Made famous by Audrey Hepburn’s Roman Holiday, many tourists insist on making time to climb the 174 steps that lead to the Piazza di Spagna, but the crowded Spanish Steps today are predominantly used as a meeting place.
Instead, spend your time more wisely by visiting The Trevi Fountain – first light is best to avoid the crowds and throw a coin into the fountain for good luck.
Walk to the Pantheon, and step inside to experience the incredible architecture of the building’s open dome.
Spend an afternoon exploring the Roman Forum and Colosseum and, of course, the Vatican City and the Sistine Chapel are both well worth an early morning tour to complete your dip into the city’s history, despite the crowds that will inevitably gather in both.
Prague – Astronomical Clock
This may seem like a controversial entry to our list, and in fact it’s not the clock itself that we find overrated. Built in 1410, this medieval clock is the third oldest astronomical clock in the world, and the oldest one still operating.
Built into the wall of the Old Town Hall in the Old Town Square, the clock shows the sun and moon and depicts several Catholic saints. According to local legend, the safety of the city of Prague depends on the clock remaining in good working order.
So why has this piece of city history made our list? The performance.
Every hour, the clock shows ‘The Walk of the Apostles’, displaying figures and moving sculptures nodding their heads at a skeleton Death strikes the time.
Crowds of tourists gather in the square to watch this display but, ultimately, it really is just a series of small statues shaking their heads.
Instead, visit between shows to see the clock up close, and spend the rest of your time exploring the Old Town’s gothic spires.
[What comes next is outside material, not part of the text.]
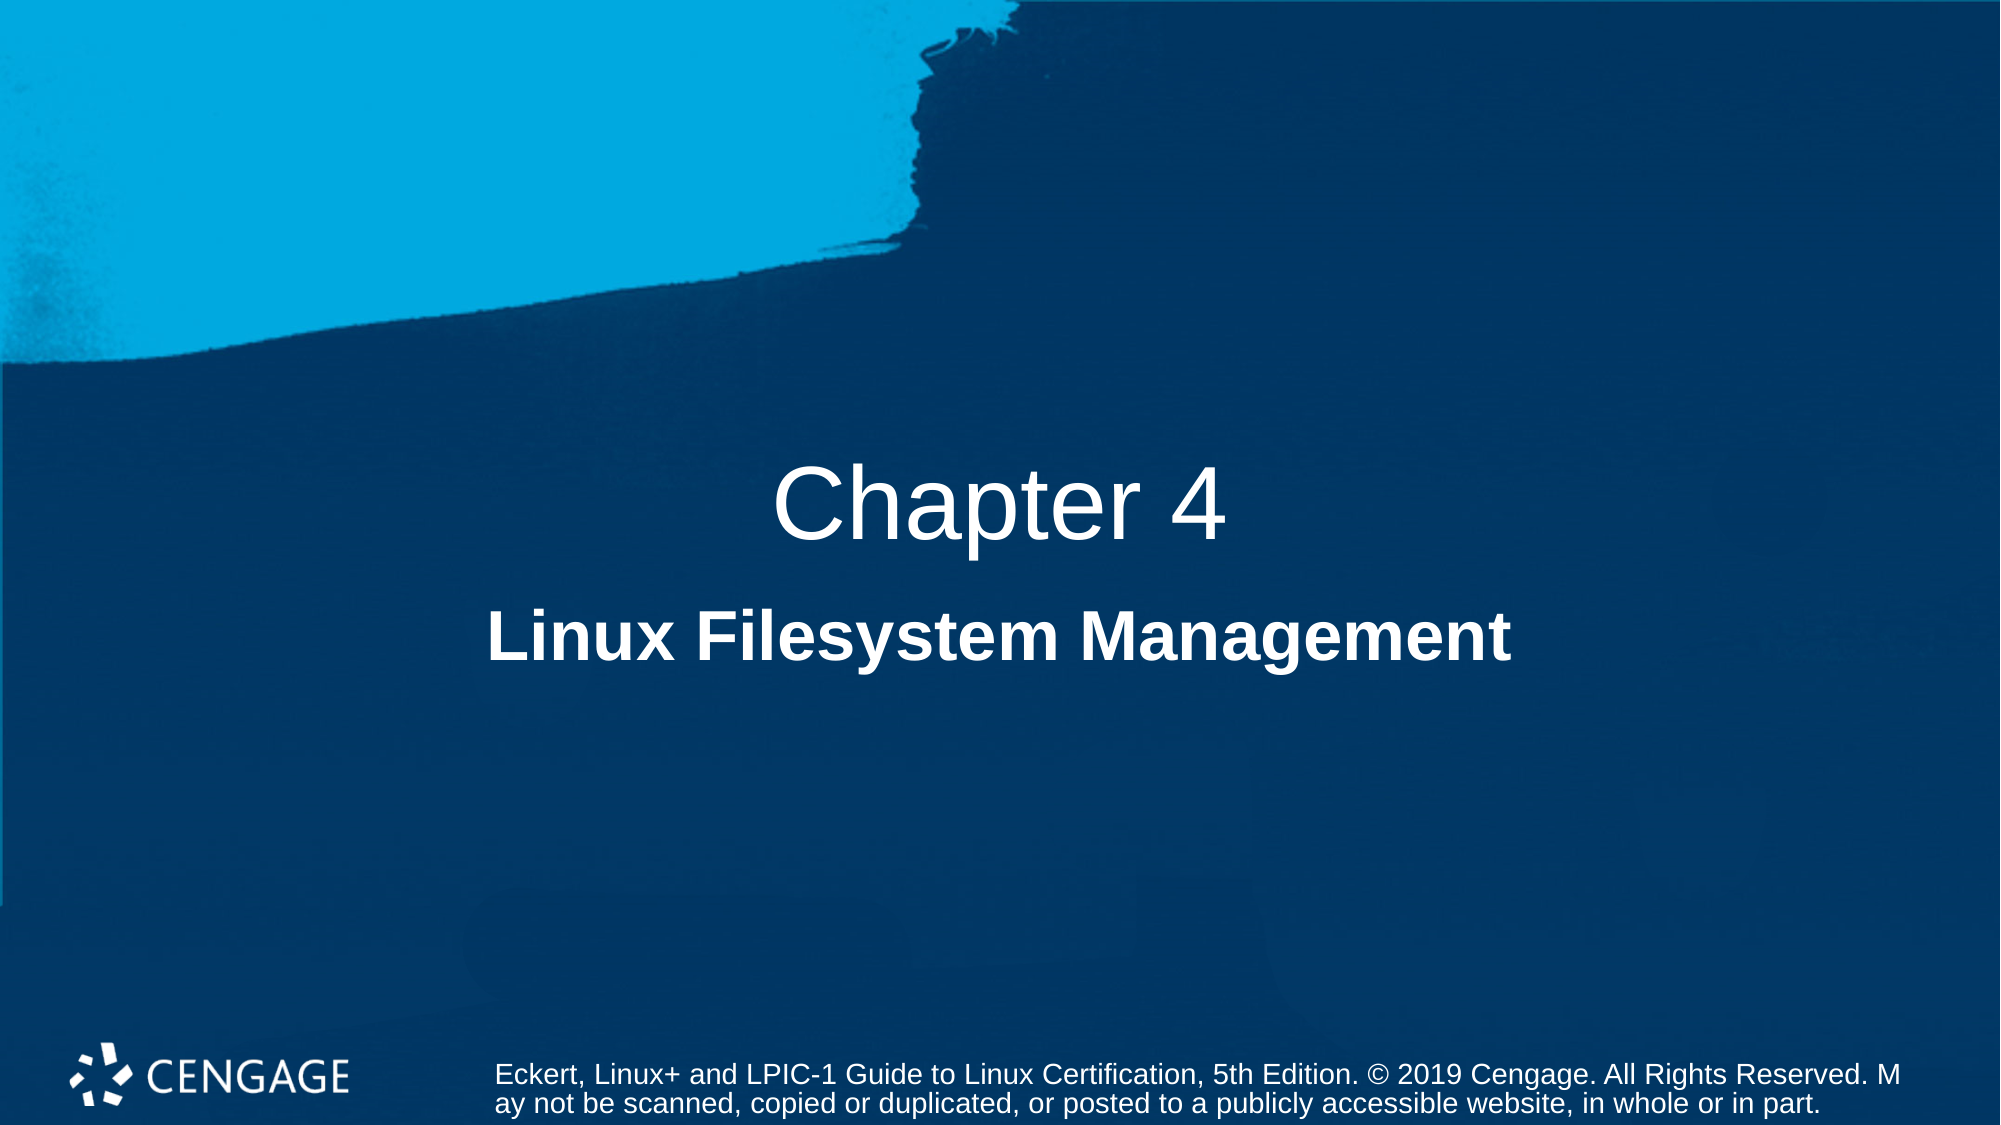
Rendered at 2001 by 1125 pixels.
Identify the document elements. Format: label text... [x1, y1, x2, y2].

Prague is at the heart of the Gothic movement of the 1300s, known for its ornate towering spires. Compare the Old New Synagogue to the Stone Bell House, thought to have been built for the Bohemian royal family, before exploring the sprawling Prague Castle. Inside, you’ll find architectural gems such as the innovative Vladislav Hall and the extravagant St Vitus Cathedral, which was completed in only 1929.